:: Given records ::
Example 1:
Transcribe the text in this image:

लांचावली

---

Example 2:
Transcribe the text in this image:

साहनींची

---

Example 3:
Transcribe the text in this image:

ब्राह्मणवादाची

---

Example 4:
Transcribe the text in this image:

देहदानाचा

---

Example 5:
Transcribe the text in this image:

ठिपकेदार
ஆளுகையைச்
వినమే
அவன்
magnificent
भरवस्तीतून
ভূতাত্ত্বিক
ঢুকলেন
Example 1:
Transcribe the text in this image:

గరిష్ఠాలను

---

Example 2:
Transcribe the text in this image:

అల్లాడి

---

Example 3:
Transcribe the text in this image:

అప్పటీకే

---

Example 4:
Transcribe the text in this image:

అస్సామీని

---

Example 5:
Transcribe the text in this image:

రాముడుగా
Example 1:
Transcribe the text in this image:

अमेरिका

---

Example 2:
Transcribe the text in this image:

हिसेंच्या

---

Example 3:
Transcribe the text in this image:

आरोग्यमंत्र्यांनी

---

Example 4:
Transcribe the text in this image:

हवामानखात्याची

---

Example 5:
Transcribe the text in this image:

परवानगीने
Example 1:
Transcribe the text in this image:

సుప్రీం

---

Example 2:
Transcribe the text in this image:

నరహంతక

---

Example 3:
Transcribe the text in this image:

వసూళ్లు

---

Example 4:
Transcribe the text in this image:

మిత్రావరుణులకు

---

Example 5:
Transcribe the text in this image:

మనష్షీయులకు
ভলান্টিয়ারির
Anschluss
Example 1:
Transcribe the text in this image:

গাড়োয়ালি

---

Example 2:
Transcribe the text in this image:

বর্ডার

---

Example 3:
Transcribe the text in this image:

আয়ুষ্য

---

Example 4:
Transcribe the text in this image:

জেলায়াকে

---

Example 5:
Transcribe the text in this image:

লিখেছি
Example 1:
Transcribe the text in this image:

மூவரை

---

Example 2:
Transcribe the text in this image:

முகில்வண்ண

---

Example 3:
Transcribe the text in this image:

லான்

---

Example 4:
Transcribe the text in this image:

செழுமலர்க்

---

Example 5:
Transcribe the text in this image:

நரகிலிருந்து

:: Prompt ::
Word for word, set down all of the material.

:: Response box ::
Example 1:
Transcribe the text in this image:

लांचावली

---

Example 2:
Transcribe the text in this image:

साहनींची

---

Example 3:
Transcribe the text in this image:

ब्राह्मणवादाची

---

Example 4:
Transcribe the text in this image:

देहदानाचा

---

Example 5:
Transcribe the text in this image:

ठिपकेदार
ஆளுகையைச்
వినమే
அவன்
magnificent
भरवस्तीतून
ভূতাত্ত্বিক
ঢুকলেন
Example 1:
Transcribe the text in this image:

గరిష్ఠాలను

---

Example 2:
Transcribe the text in this image:

అల్లాడి

---

Example 3:
Transcribe the text in this image:

అప్పటీకే

---

Example 4:
Transcribe the text in this image:

అస్సామీని

---

Example 5:
Transcribe the text in this image:

రాముడుగా
Example 1:
Transcribe the text in this image:

अमेरिका

---

Example 2:
Transcribe the text in this image:

हिसेंच्या

---

Example 3:
Transcribe the text in this image:

आरोग्यमंत्र्यांनी

---

Example 4:
Transcribe the text in this image:

हवामानखात्याची

---

Example 5:
Transcribe the text in this image:

परवानगीने
Example 1:
Transcribe the text in this image:

సుప్రీం

---

Example 2:
Transcribe the text in this image:

నరహంతక

---

Example 3:
Transcribe the text in this image:

వసూళ్లు

---

Example 4:
Transcribe the text in this image:

మిత్రావరుణులకు

---

Example 5:
Transcribe the text in this image:

మనష్షీయులకు
ভলান্টিয়ারির
Anschluss
Example 1:
Transcribe the text in this image:

গাড়োয়ালি

---

Example 2:
Transcribe the text in this image:

বর্ডার

---

Example 3:
Transcribe the text in this image:

আয়ুষ্য

---

Example 4:
Transcribe the text in this image:

জেলায়াকে

---

Example 5:
Transcribe the text in this image:

লিখেছি
Example 1:
Transcribe the text in this image:

மூவரை

---

Example 2:
Transcribe the text in this image:

முகில்வண்ண

---

Example 3:
Transcribe the text in this image:

லான்

---

Example 4:
Transcribe the text in this image:

செழுமலர்க்

---

Example 5:
Transcribe the text in this image:

நரகிலிருந்து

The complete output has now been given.